Since my visit to the neighbourhood I have been favoured with an account of the well as it is now current there. My informant is Mr. Benjamin Gibby of Ỻangolman Mill, who writes mentioning, among other things, that the people around call the well Ffynnon yr Ychen, or the Oxen’s Well, and that the family owning and occupying the farm house of Ỻandeilo have been there for centuries. Their name, which is Melchior (pronounced Melshor), is by no means a common one in the Principality, so far as I know; but, whatever may be its history in Wales, the bearers of it are excellent Kymry. Mr. Gibby informs me that the current story solves the difficulty as to the saint’s skull as follows:—The saint had a favourite maid servant from the Pembrokeshire Ỻandeilo: she was a beautiful woman, and had the privilege of attending on the saint when he was on his death-bed. As his end was approaching he gave his maid a strict and solemn command that in a year’s time from the day of his burial at Ỻandeilo Fawr, in Carmarthenshire, she was to take his skull to the other Ỻandeilo, and to leave it there to be a blessing to coming generations of men, who, when ailing, would have their health restored by drinking water out of it. So the belief prevailed that to drink out of the skull some of the water of Teilo’s Well ensured health, especially against the whooping-cough. The faith of some of those who used to visit the well was so great in its efficacy, that they were wont to leave it, he says, with their constitutions wonderfully improved; and he mentions a story related to him by an old neighbour, Stifyn Ifan, who has been dead for some years, to the effect that a carriage, drawn by four horses, came once, more than half a century ago, to Ỻandeilo. It was full of invalids coming from Pen Clawđ, in Gower, Glamorganshire, to try the water of the well. They returned, however, no better than they came; for though they had drunk of the well, they had neglected to do so out of the skull. This was afterwards pointed out to them by somebody, and they resolved to make the long journey to the well again. This time they did the right thing, we are told, and departed in excellent health.
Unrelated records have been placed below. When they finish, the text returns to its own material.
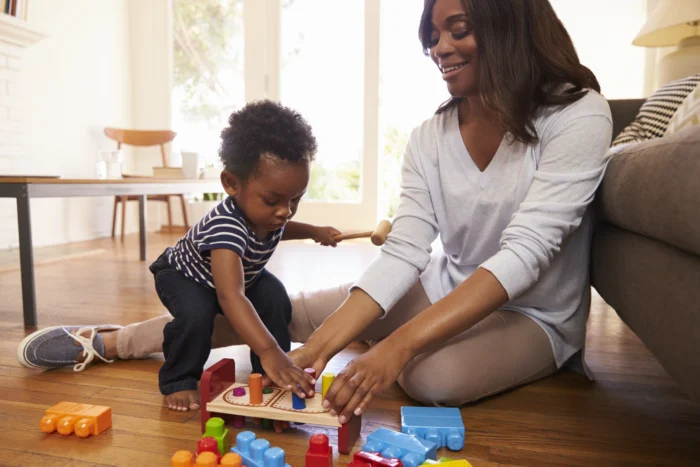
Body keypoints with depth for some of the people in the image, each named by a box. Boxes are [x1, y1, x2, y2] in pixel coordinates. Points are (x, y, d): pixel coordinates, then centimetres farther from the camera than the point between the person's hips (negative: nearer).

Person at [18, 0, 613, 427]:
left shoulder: (576, 116, -18)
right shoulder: (429, 137, -6)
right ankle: (117, 341, 8)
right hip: (445, 291, 3)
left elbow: (523, 252, -29)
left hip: (534, 315, -2)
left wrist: (399, 344, -38)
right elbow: (404, 249, -15)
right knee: (284, 309, -10)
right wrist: (319, 347, -27)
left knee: (436, 376, -35)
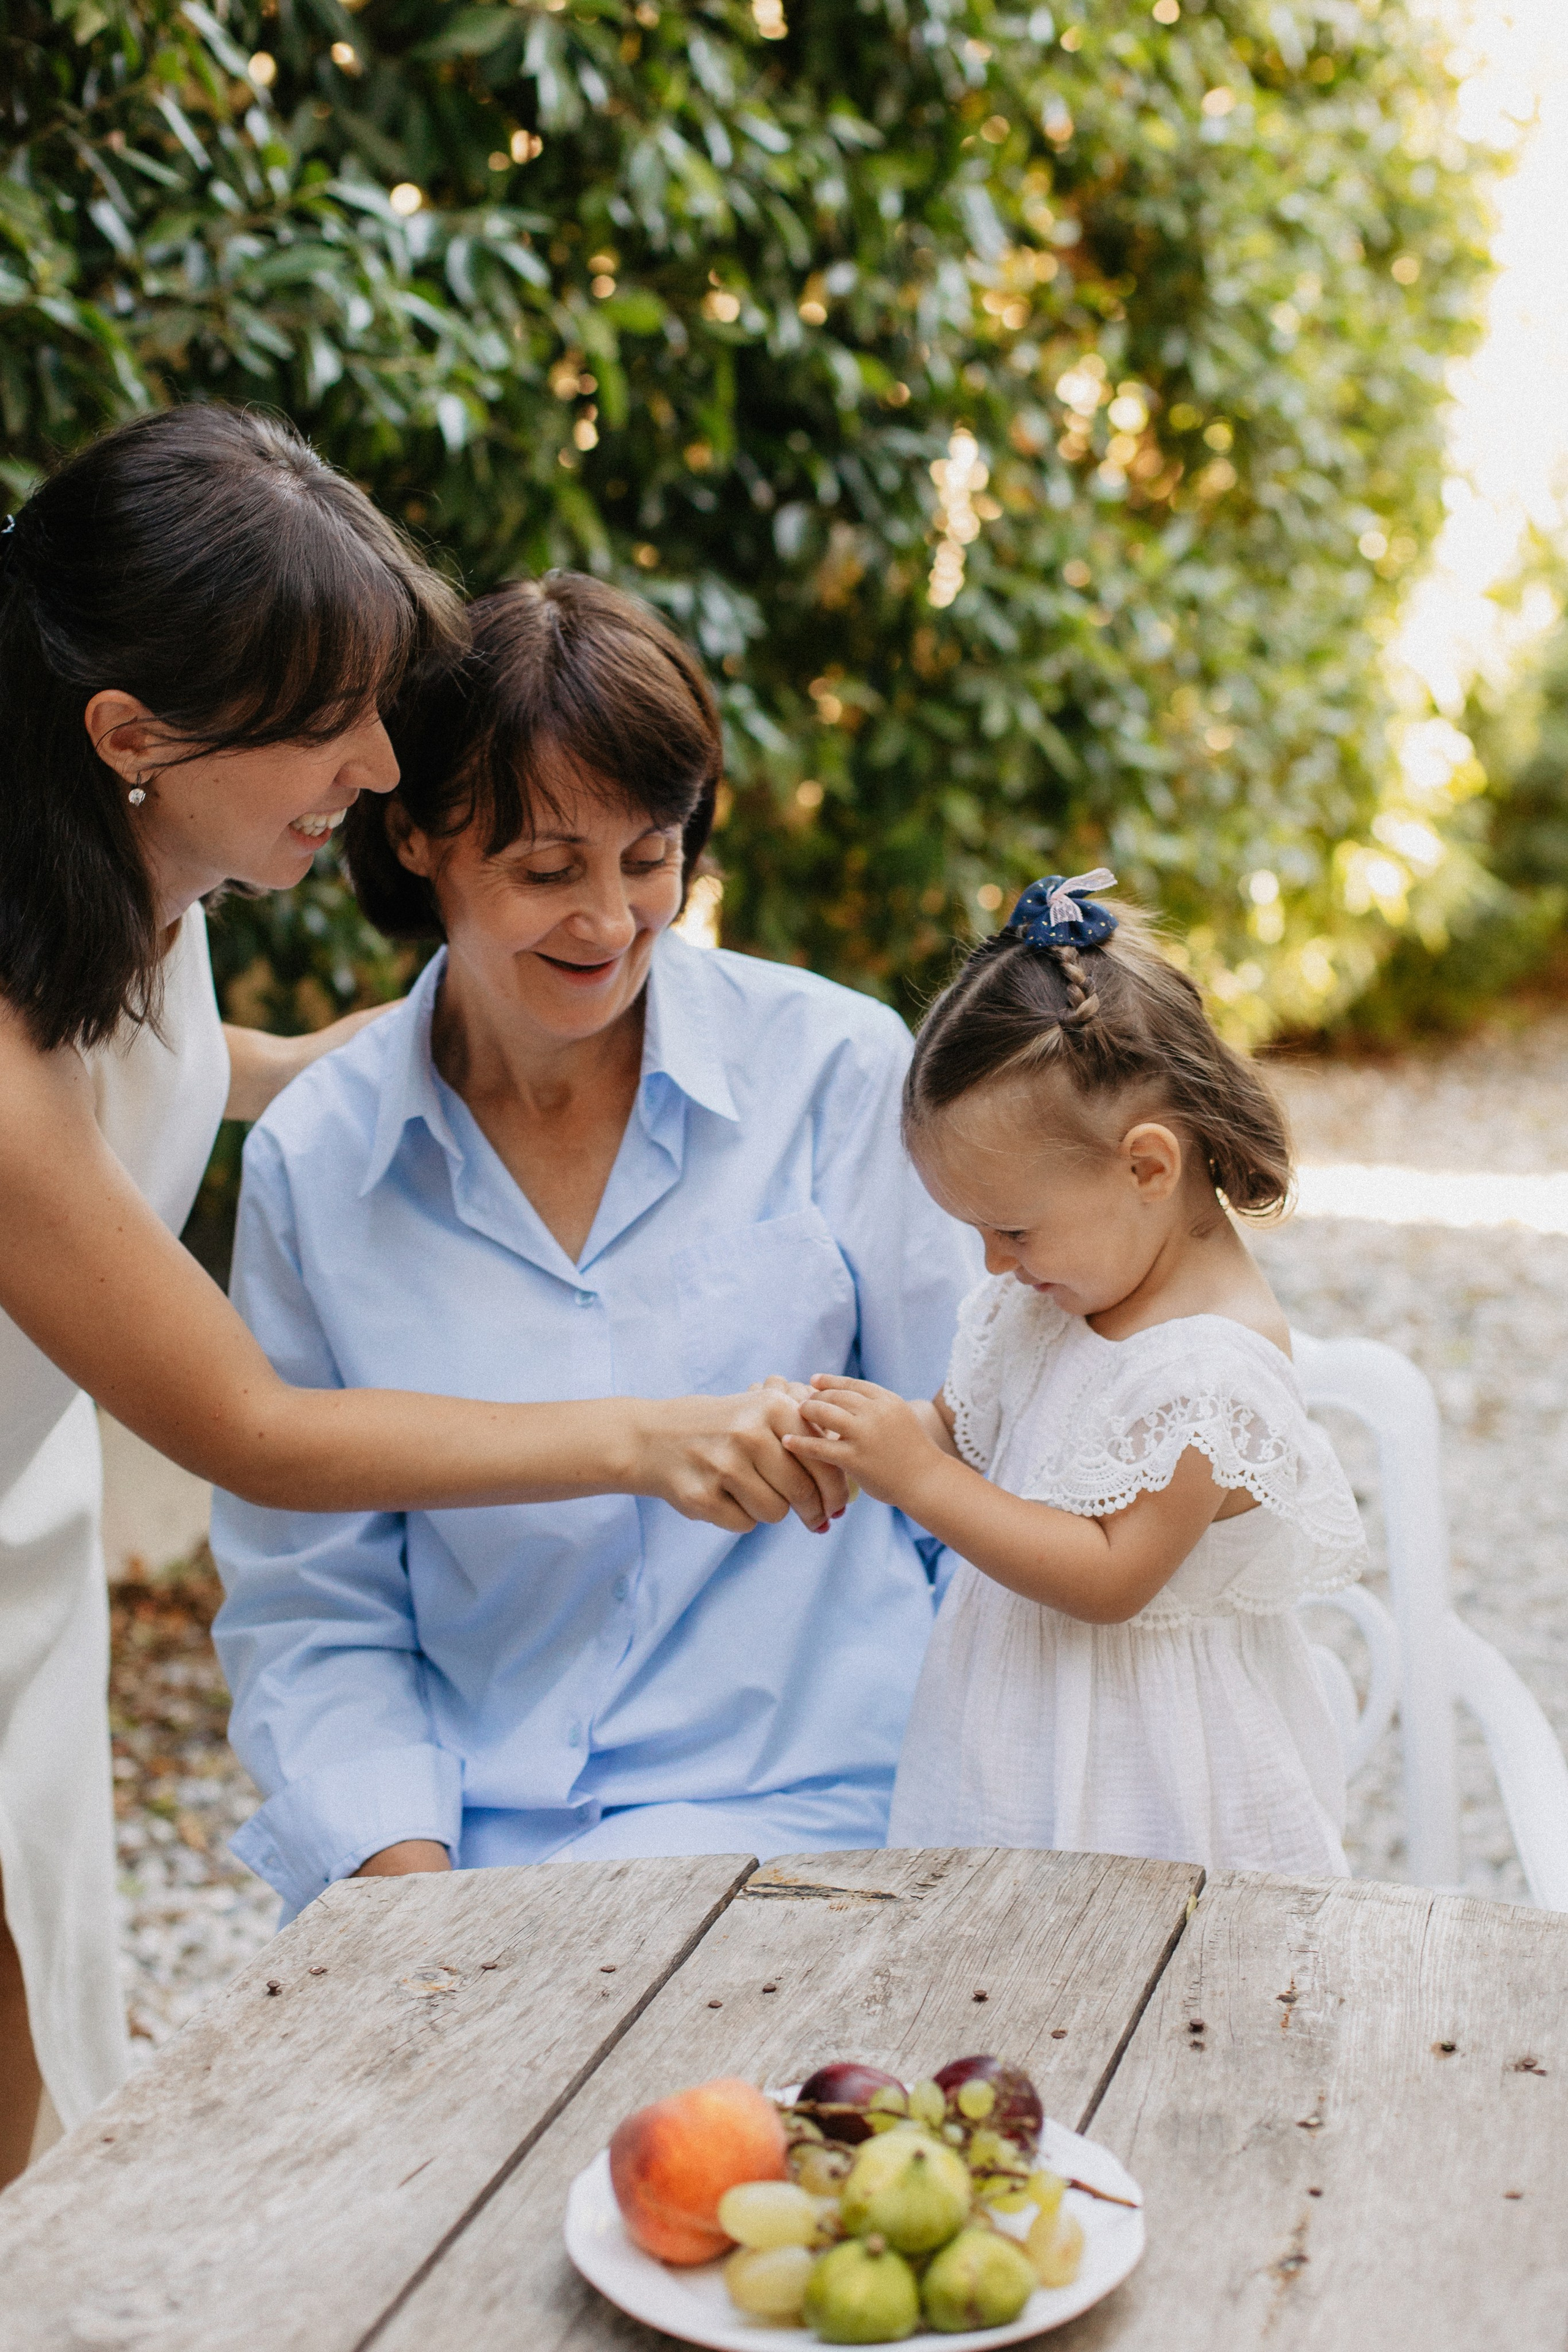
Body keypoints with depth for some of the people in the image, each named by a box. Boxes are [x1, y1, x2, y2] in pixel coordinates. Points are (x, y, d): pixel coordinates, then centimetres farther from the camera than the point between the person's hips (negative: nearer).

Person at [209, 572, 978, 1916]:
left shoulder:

Such are the contents of Mr. Gibby’s Welsh letter; and I would now only point out that we have here an instance of a well which was probably sacred before the time of St. Teilo: in fact, one would possibly be right in supposing that the sanctity of the well and its immediate surroundings was one of the causes why the site was chosen by a Christian missionary. But consider for a moment what has happened: the well paganism has annexed the saint, and established a belief ascribing to him the skull used in the well ritual. The landlady and her family, it is true, neither believe in the efficacy of the well, nor take gifts from those who visit the well; but they continue, out of kindness, as they put it, to hand the skull full of water to any one who perseveres in believing in it. In other words, the faith in the well continues in a measure intact, while the walls of the church have long fallen into utter decay. Such is the great persistence of some primitive beliefs; and in this particular instance we have a succession which seems to point unmistakably to an ancient priesthood of a sacred spring.